-The proof rejected by the court below was. clearly inadmissible. The conversation deposed to by the witness, Bradford Willingham, as occurring between himself and the deceased, does not appear to have had any reference to a disposition of the slaves by will, but by way of gift or advancement in the lifetime of the testator. It cannot, then, be said to have formed a part of the res gestee of making the will, as that document did not exist until two days after-wards, and was not alluded to by the testator in the conversation deposed to by the witness.
*494This is a direct attempt to bring in the declarations of a party in interest, to sustain the instrument under which she claims that interest. The law will not permit a party thus to manufacture testimony for herself. Kennedy v. Meadow, 1 S. & P. 220. The declarations or admissions of a party are evidence against himself; but when offered, they do not justify him in introducing proof of his counter declarations, made at a different time, and on a different occasion, unless such latter declarations form a part of the res gestae. Lee v. Hamilton, 3 Ala. Rep. 529.
The conduct of Mrs. Davis, on the occasion spoken of by the witness John Willingham, has no connection whatever with her declarations offered to be proved by Bradford Wil-lingham.
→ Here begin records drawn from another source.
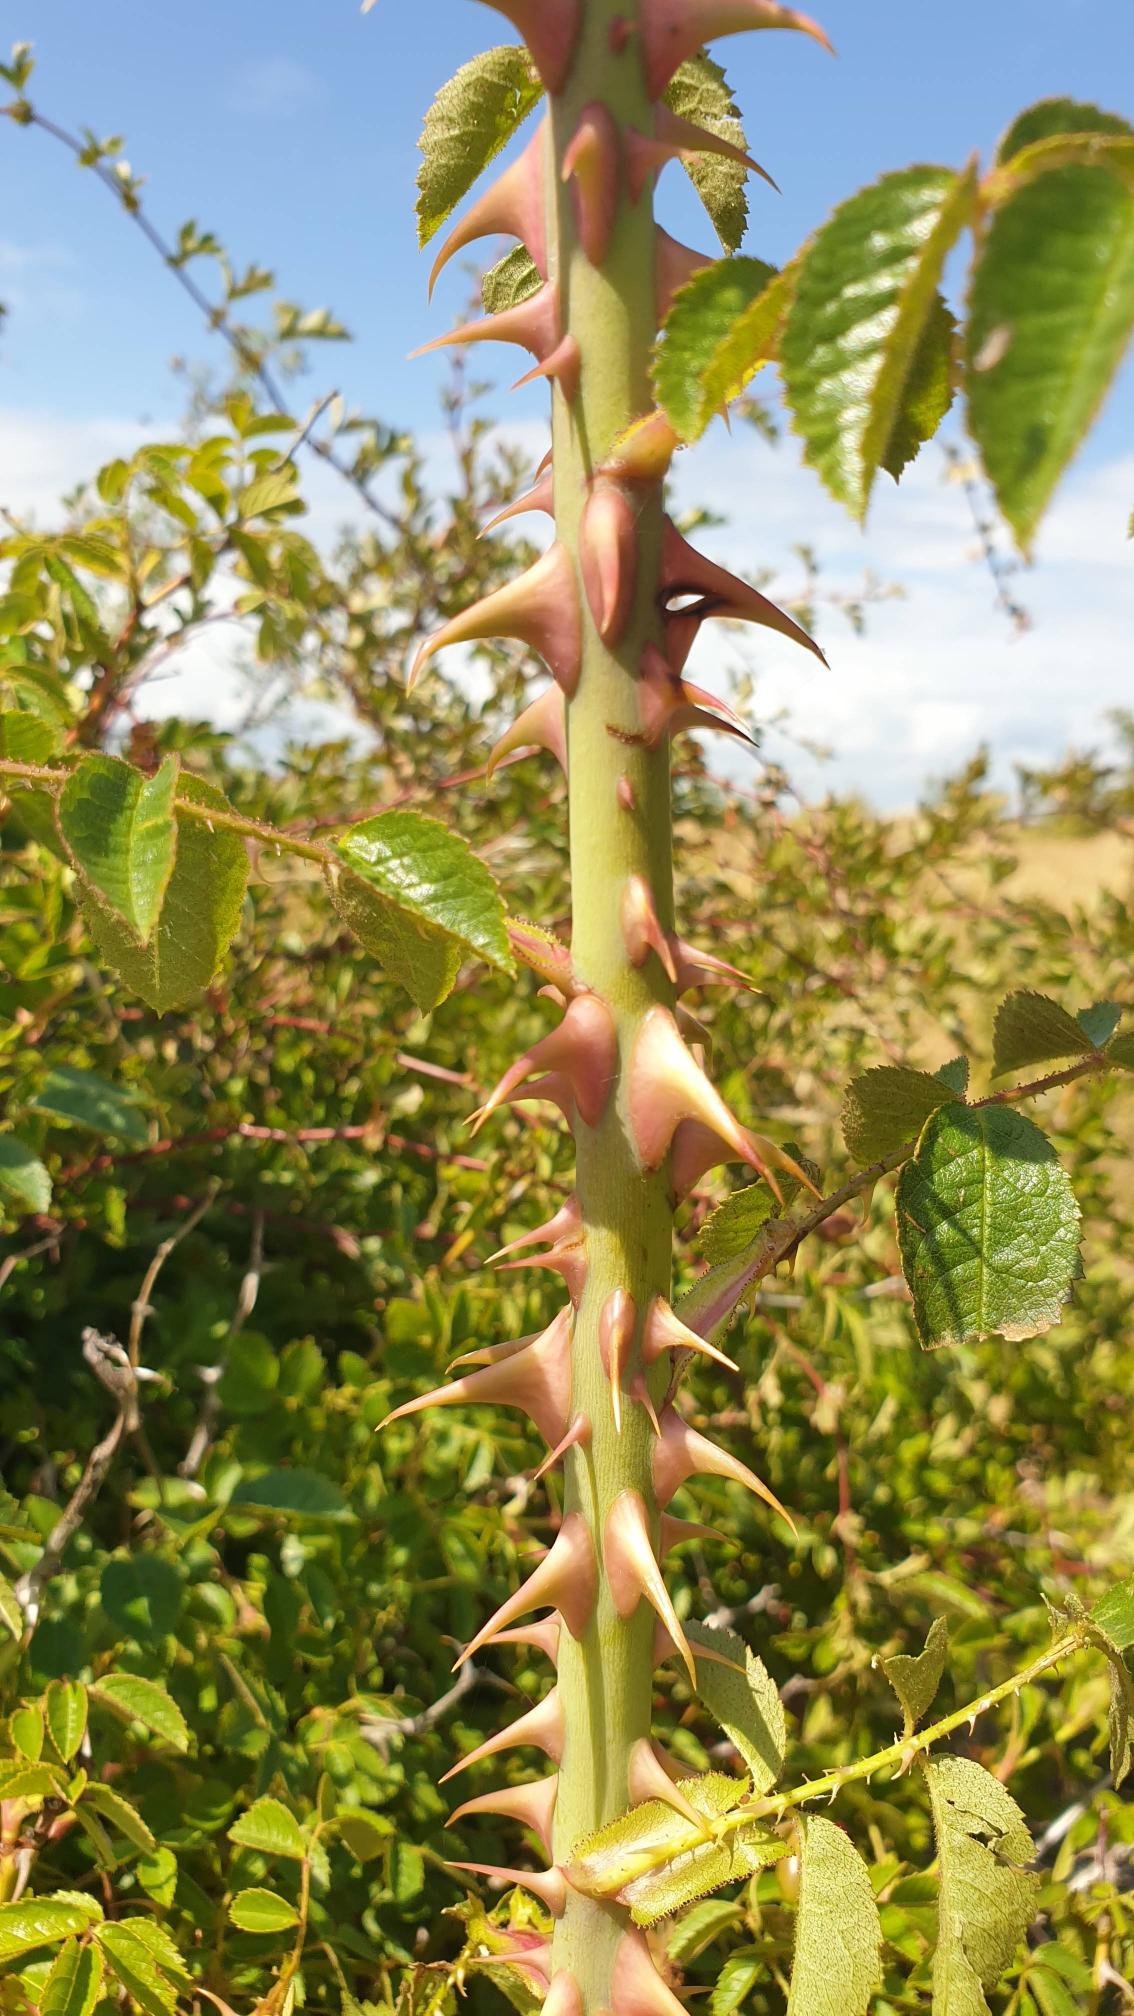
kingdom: Plantae
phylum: Tracheophyta
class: Magnoliopsida
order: Rosales
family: Rosaceae
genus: Rosa
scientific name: Rosa inodora
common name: Lugtløs æble-rose
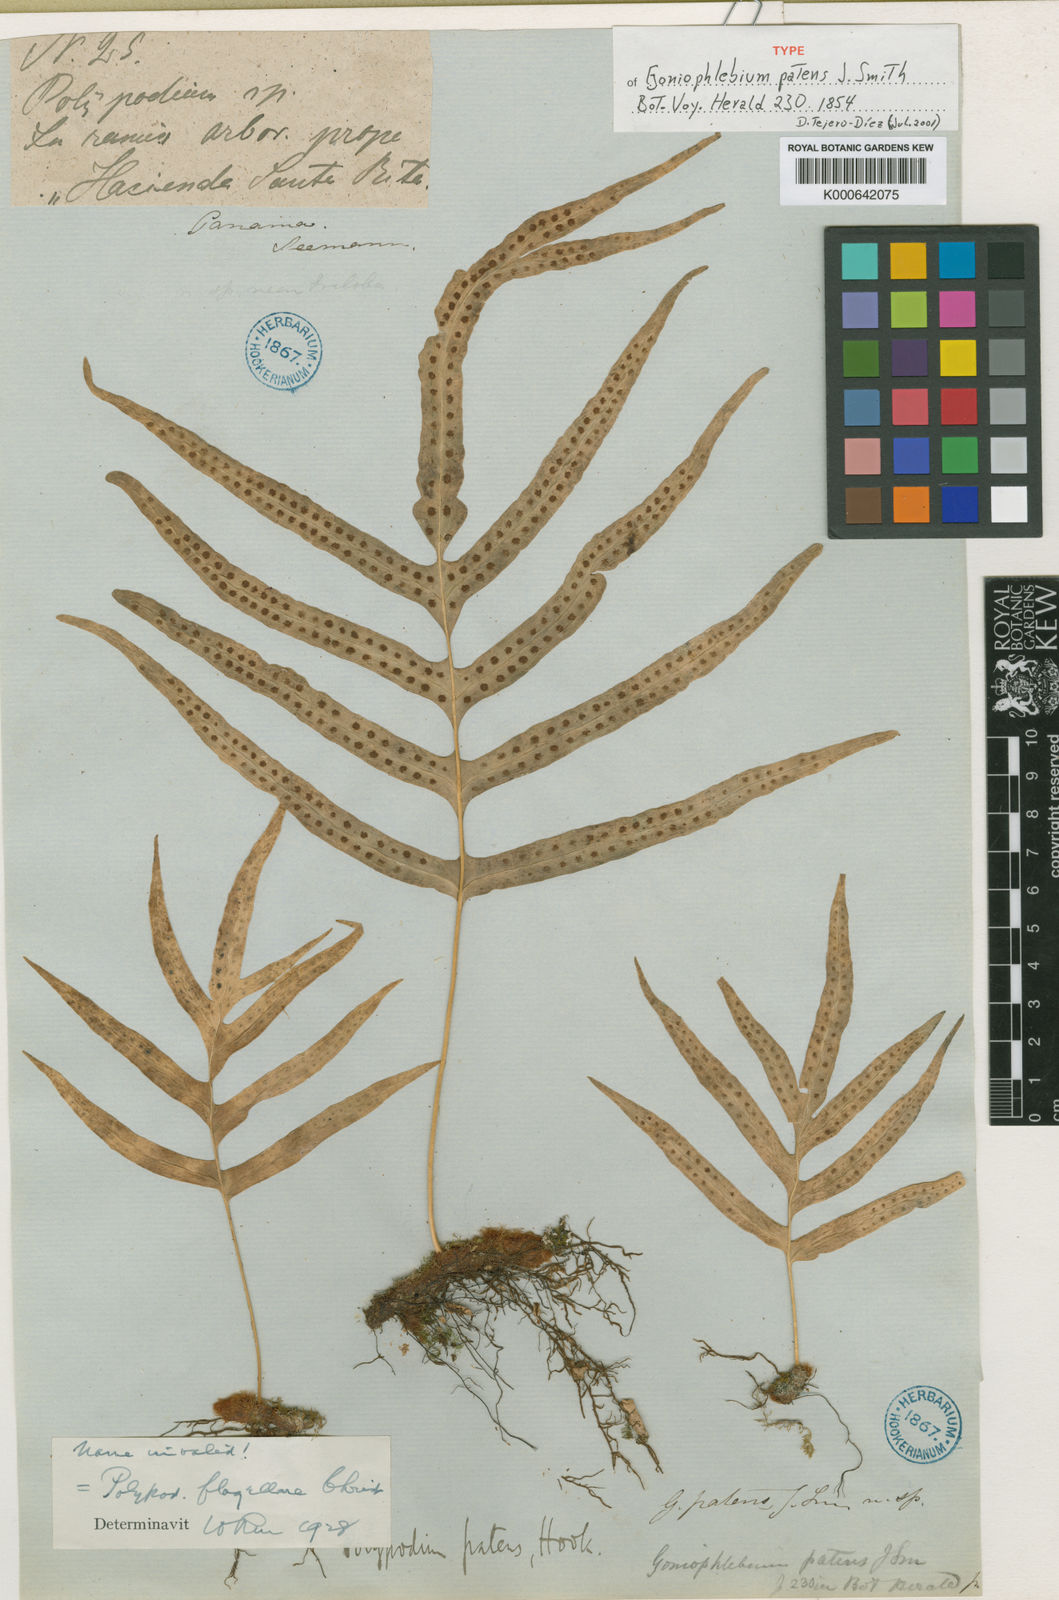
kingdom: Plantae
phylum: Tracheophyta
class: Polypodiopsida
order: Polypodiales
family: Polypodiaceae
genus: Polypodium
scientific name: Polypodium flagellare
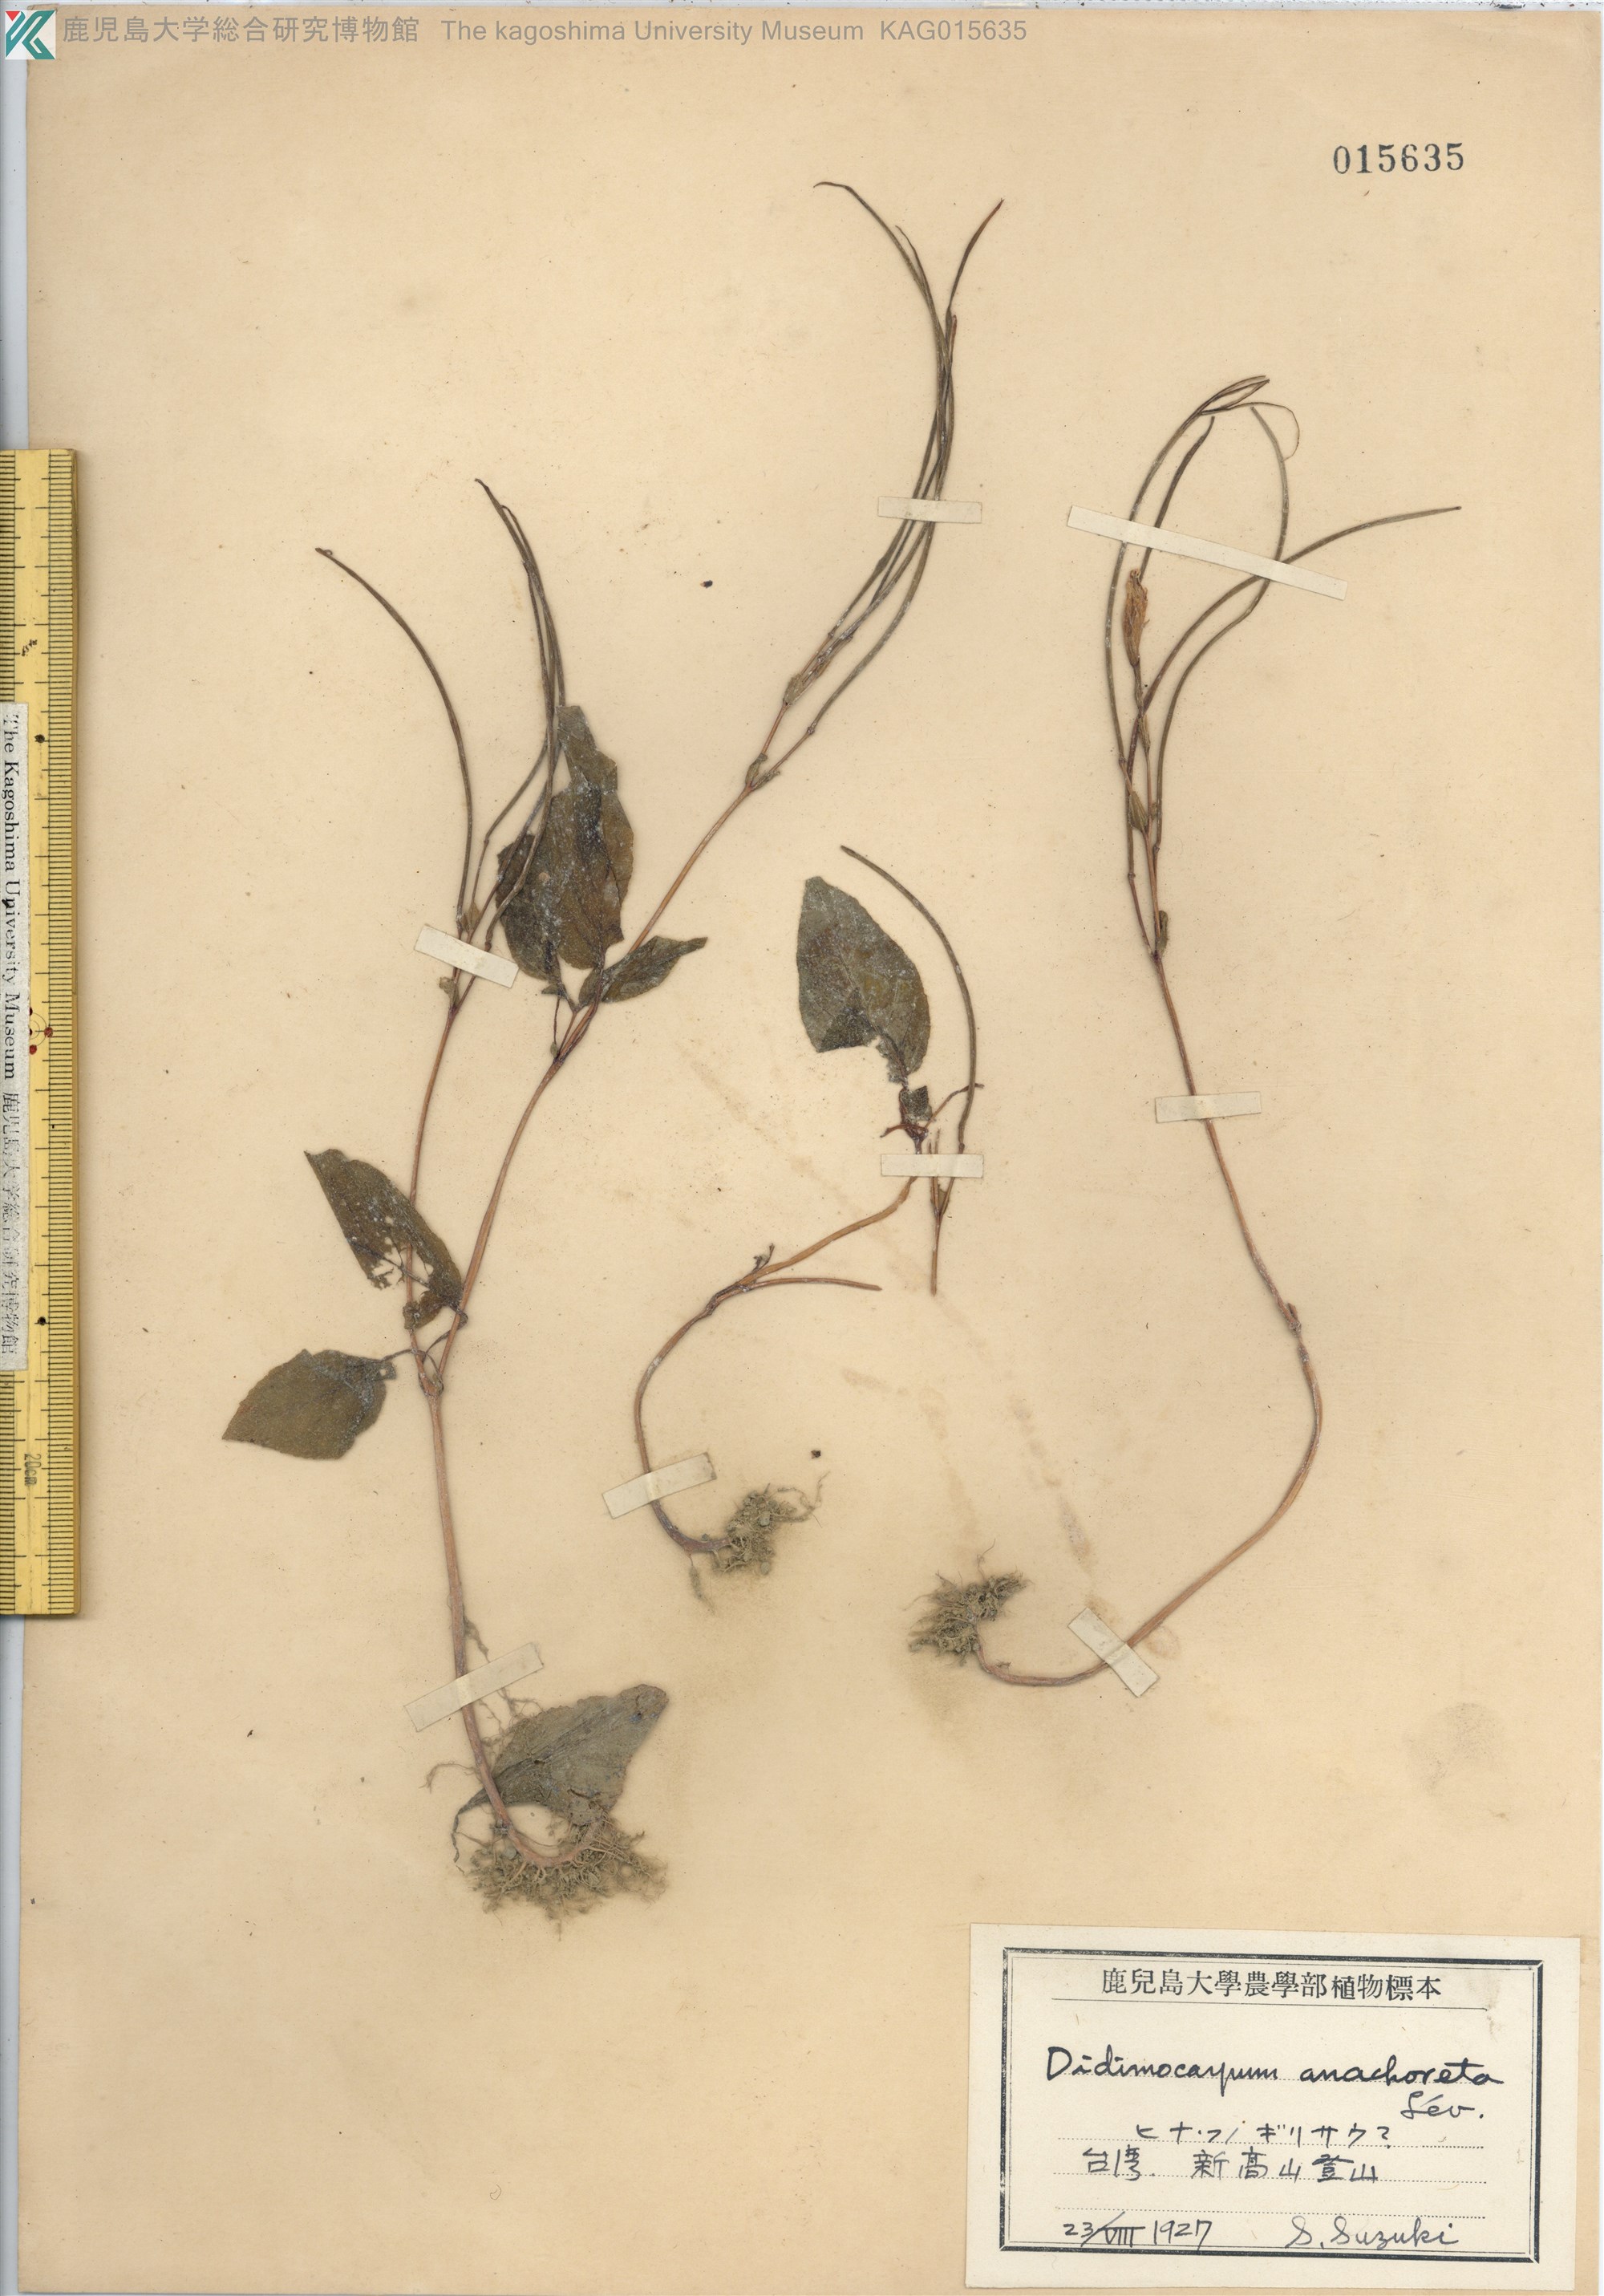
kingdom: Plantae
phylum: Tracheophyta
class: Magnoliopsida
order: Lamiales
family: Gesneriaceae
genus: Henckelia
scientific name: Henckelia anachoreta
Bight days intervened between the two occasions, and the subject of conversation is different; consequently, the introduction of evidence showing the conduct of Mrs. Davis on that occasion, will not authorize the proponent of the will to prove her declarations at another time wholly distinct from it; especially as this testimony, if admitted, would tend to establish a will in which she is the principal devisee and legatee.
Let the judgment of the court below be affirmed.